* [Directive 1]: In the excerpt about the '03-'04 Mustang Cobra below, list in order the power levels at the wheels that the aftermarket reached with the Four-Valve mod motor.
* [Directive 2]:
Using the excerpt about the '03-'04 Mustang Cobra below, decide whether each statement agrees with it. Answer yes or no, and quote the words from the excerpt that decide it.
(a) The '03-'04 Mustang Cobra is also known as the Terminator.
(b) The No. 3 and No. 4 cylinders are known to fail when pushed hard enough.
(c) The remedy is meant to prevent heat spikes on the passenger-side head.
Start of Excerpt to read
As gearheads, we should rejoice for the second coming of the golden age of hot rodding. Don't believe me, look around. Nobody could have guessed that 800, 900 and 1,000-plus horsepower cars would be the norm. And if you ask me, the '03-'04 Mustang Cobra, aka the Terminator, helped pave the way.
Simply put, when the Terminator hit the streets over a decade ago, it annihilated the competition. And a well-modified Terminator can still hold its own today. Their impressive stock performance immediately made them noteworthy, but their extreme capabilities in the hands of the aftermarket earned them legendary status. Never before had 500 rwhp been so easy.
The aftermarket wasted little time pumping up the latest Four-Valve mod motor with more boost and even more power. First it was 450, then 500, and eventually over 600 hp at the wheels; but the higher enthusiasts pushed the envelope, the more the stock components began to fail.
The almighty Terminator might be a beast, but it isn't perfect. When pushed hard enough, the No. 7 and No. 8 cylinders are known to fail. We'll save the tight piston-to-wall tolerances and piston failures from long fifth gear pulls for another story. Today we're here to hash up an old remedy that helps balance the coolant flow between the cylinder heads and prevent heat spikes on the driver-side head on the '99 and newer Four-Valve mod motors—it's even claimed to help combat the infamous "tick."
End of Excerpt to read
Start of Data excerpts
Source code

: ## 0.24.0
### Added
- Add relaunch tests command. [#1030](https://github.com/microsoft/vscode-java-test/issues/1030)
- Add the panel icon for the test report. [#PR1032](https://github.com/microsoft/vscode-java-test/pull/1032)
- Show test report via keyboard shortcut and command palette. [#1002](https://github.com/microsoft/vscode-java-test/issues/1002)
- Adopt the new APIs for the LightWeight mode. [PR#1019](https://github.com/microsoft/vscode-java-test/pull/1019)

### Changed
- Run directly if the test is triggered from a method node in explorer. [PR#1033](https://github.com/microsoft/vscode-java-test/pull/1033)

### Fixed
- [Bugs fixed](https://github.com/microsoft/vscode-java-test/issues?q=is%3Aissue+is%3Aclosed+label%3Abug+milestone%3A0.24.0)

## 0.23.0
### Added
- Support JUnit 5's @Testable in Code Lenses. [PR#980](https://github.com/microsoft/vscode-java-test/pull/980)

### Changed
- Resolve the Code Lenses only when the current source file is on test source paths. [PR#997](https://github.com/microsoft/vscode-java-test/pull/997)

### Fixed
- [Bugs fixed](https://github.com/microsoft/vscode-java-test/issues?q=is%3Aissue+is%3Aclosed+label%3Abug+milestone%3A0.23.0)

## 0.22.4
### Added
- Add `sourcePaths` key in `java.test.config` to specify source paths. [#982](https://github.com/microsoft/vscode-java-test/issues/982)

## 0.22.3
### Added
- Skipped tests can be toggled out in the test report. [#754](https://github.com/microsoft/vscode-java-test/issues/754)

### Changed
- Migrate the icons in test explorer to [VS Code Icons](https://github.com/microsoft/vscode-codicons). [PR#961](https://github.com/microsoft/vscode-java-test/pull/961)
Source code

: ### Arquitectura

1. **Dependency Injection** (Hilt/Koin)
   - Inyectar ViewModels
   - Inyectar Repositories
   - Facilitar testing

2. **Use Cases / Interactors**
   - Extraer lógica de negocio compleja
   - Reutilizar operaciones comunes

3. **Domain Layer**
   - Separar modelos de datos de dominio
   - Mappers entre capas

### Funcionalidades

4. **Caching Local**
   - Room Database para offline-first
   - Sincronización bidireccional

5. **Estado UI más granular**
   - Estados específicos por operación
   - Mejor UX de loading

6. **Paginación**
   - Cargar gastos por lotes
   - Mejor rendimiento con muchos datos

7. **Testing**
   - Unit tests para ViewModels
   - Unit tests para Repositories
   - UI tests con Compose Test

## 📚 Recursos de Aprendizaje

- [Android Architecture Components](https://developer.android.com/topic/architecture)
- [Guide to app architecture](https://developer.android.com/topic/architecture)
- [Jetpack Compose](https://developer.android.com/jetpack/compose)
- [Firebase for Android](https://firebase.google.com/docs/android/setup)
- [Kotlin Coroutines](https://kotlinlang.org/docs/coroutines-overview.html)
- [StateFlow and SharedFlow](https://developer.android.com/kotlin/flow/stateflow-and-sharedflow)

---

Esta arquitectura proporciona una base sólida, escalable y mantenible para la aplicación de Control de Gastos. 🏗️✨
End of Data excerpts
* [Written answer 1]:
1. 450 hp
2. 500 hp
3. Over 600 hp

* [Written answer 2]:
(a) Yes: "the '03-'04 Mustang Cobra, aka the Terminator"
(b) No: "the No. 7 and No. 8 cylinders are known to fail"
(c) No: "prevent heat spikes on the driver-side head"